===== Material supplied =====

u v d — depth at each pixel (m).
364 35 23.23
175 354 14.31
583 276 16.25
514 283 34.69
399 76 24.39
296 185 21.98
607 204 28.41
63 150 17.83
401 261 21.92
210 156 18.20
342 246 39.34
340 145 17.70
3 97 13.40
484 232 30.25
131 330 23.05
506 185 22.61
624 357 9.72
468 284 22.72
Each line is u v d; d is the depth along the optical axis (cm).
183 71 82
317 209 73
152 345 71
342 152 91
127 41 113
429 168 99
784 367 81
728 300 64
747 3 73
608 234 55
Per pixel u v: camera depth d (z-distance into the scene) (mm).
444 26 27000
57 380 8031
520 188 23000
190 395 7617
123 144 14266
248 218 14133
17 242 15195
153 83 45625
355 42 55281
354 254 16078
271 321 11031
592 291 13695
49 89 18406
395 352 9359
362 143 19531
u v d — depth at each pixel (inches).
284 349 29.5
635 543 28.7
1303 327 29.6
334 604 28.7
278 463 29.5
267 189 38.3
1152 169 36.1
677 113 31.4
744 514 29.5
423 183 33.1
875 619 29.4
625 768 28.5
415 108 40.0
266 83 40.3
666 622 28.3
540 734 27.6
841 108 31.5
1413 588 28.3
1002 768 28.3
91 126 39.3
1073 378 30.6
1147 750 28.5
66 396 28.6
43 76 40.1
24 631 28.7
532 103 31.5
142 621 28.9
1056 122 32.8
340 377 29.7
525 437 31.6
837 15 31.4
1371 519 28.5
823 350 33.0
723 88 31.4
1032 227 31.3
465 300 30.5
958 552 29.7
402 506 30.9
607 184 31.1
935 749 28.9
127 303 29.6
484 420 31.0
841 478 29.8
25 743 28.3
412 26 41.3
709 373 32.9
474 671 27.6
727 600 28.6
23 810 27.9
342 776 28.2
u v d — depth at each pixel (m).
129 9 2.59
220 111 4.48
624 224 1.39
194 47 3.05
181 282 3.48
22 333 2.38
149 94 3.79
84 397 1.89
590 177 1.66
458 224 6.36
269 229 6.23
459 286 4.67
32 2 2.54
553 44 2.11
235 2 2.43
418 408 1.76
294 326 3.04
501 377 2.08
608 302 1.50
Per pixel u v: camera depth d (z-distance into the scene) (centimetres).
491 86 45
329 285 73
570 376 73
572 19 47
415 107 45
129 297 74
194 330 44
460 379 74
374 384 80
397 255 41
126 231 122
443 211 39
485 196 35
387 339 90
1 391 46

=====

Go through the listing above and return every line where the word "camera" occurs.

Per pixel u v: camera depth d (z-distance into the scene) (mm).
Per pixel u v: camera depth d (z-distance into the scene) (centimetres).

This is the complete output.